As an artist, she collects inspiration wherever she can find it
Thompson says she has an ongoing collection of photographs, stories, and quotations in her studio to keep her inspired. At its core, her work is very narrative, both inspired by events in her life and a means for her to process them. Her 2014 solo show at All My Relations Gallery — titled Where I Fit — took a contemporary look at Native American stereotypes through tapestries and jingle dresses. Her 2016 show at the Textile Center, On Borrowed Time, tackled the artist’s grief over the loss of her father through a variety of mixed media installations. She wove together photographs of herself, constructed a bedspread out of a tessellated photo of a sunset, and created a custom quilted and beaded bodybag, among other pieces. The work provided some catharsis for the artist and her audience alike.

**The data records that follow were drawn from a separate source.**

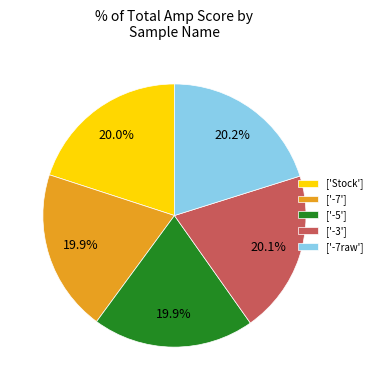

Is there any slice that represents more than half of the pie?

No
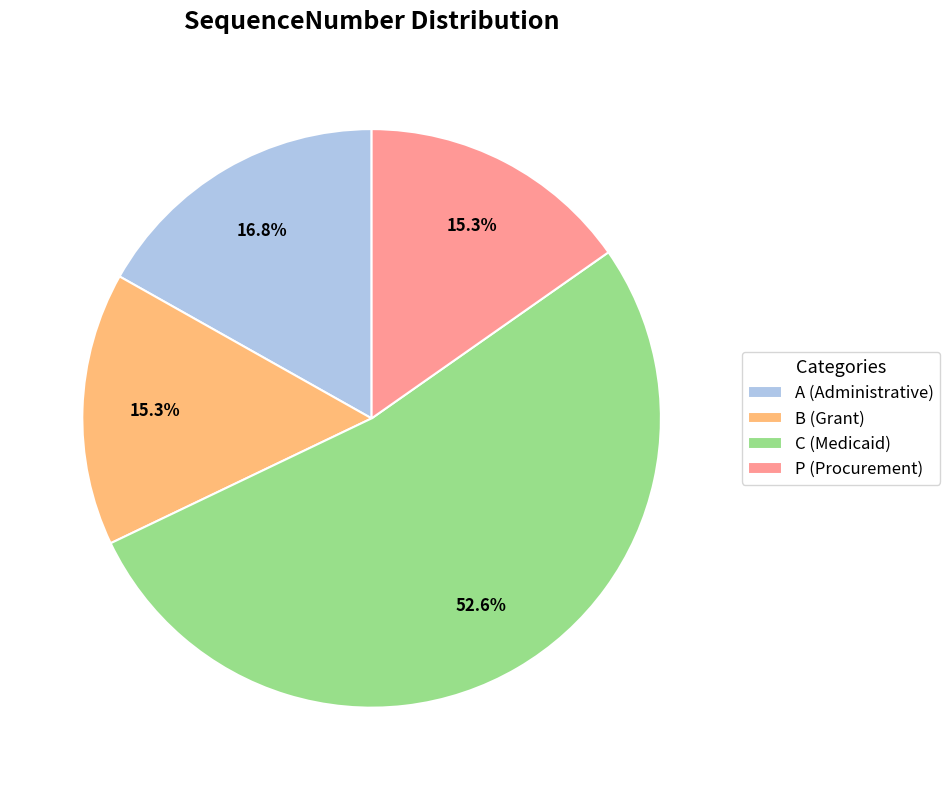

Which slice is the largest?

C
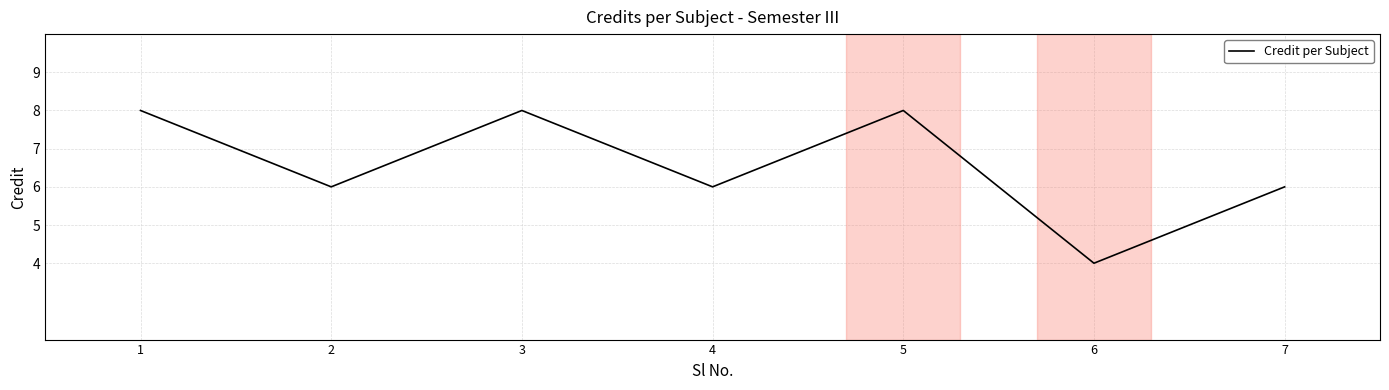

At which category does the data reach its first local valley?

2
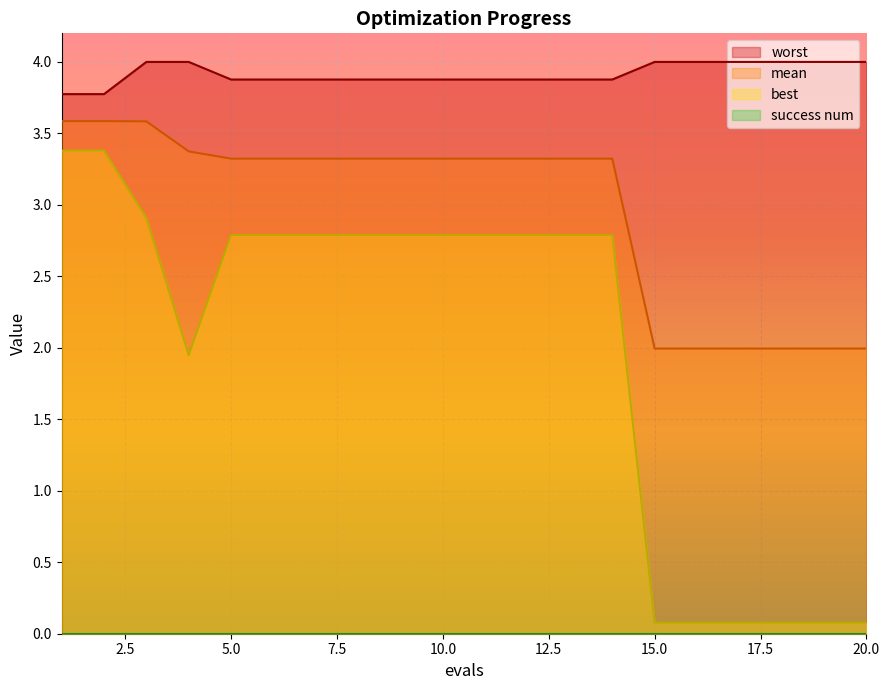

Is it true that mean equals 5.4 at 5.0?

False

Thompson says the images and quotations she collects are culled from different sources: photos she’s taken herself, pages from magazines, “a song lyric that kind of tugs on me.” Right now she is hung up on a lyric from musician Ben Howard, “Gracious goes the ghost of you/And I will never forget the plans and the/Silhouettes you drew.” She is still working with the theme of grief, mourning both a past relationship and the passing of a good friend, but her artistic direction is not always so clear. “If I don’t have a story to work through but I still need to create — that’s where the knitwear and weaving come in.”
For her, textile art is both practical and poetic. “I love looking at structure, counting, and solving equations; I like the challenge of it. And I like it because yarn can be delicate, but you’re using it to make something durable.” Thompson talks about textiles the way a writer might talk about storytelling. “You just take a single string, and you can make it into this pictorial fabric.”